We can selectively turn on and off, target genes,
and fine tune their expressions, without altering their gene sequence.
In other cases we can target a specific gene, and replace it with a desired gene.
We can also insert a desired gene, at a specific location.
CRISPR can target many genes at once.
This is of great advantage, when working with diseases,
which involves many genes.
CRISPR can be applied to somatic cells, of a tissue or an organ.
Stem cells are mostly uncommitted cells, which can differentiate itself,
into specific cells.
For example, stem cells are present in the bone marrow.
These are called haematopoietic cells.
These cells can generate any type of the many blood cells that we have.
CRISPR can be applied to stem cells.
In this case, the change will propagate to all types of blood,
that is produced from the stem cell.
Germ line cells, are involved in reproduction.
In this case, change introduced will be passed on to all future generations.
Potential applications.
CRISPR can be used for disease resistance.
It can be injected into developing embryos.
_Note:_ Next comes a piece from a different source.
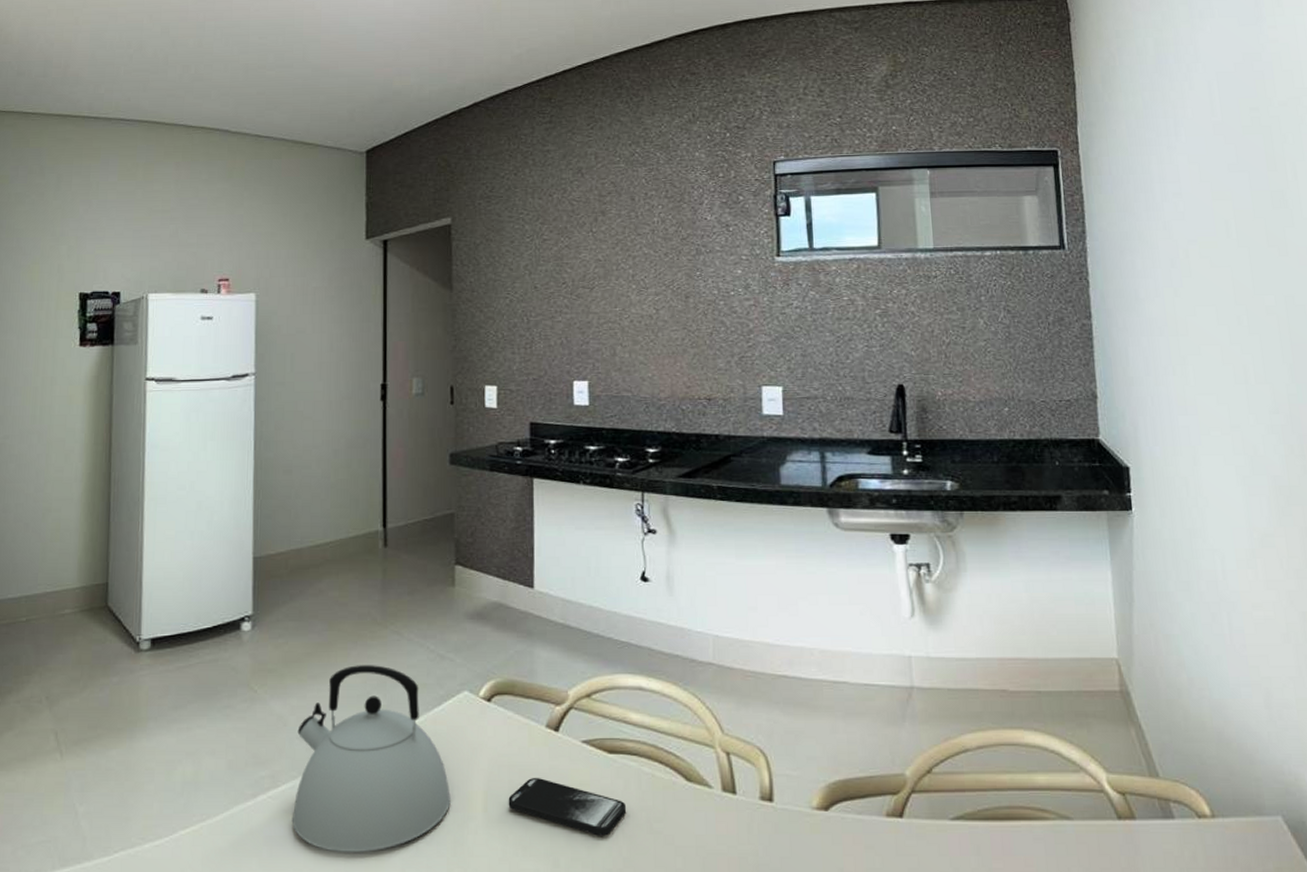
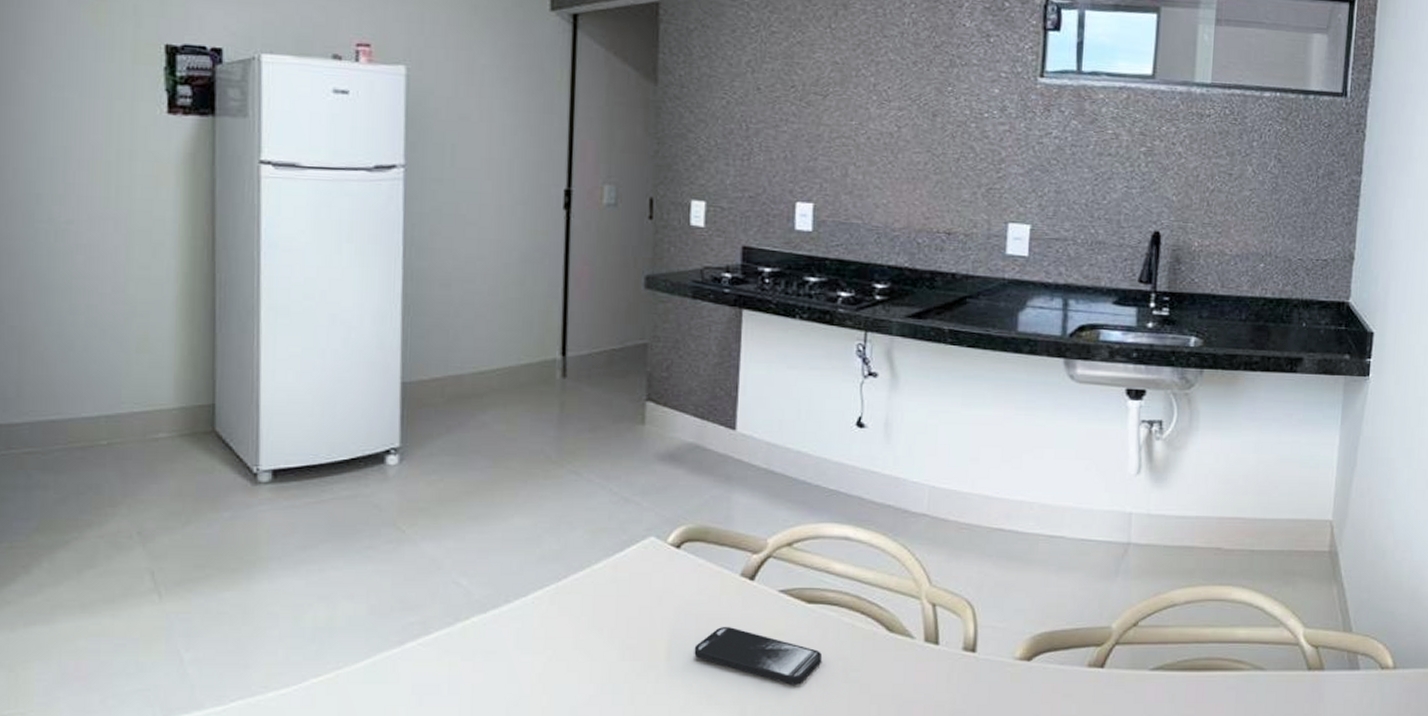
kettle: present [291,665,451,853] -> none [445,506,630,702]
It can be done on a fertilised egg,
allowing creation of transgenic organisms,
with targeted mutations.
It can bring back extinct species.
It can introduce deleterious genes into malaria carrying mosquitoes,
effectively disabling them from carrying and transmitting their disease.
It can modify animal organisms, to produce organs,
which can be transplanted to humans.
It is also being used to breed custom pets like fish and dogs.
One of the most powerful use of these techniques,
is to alter germ line cells, which are involved in reproduction.
This enables altering of genetic heritage of future generations.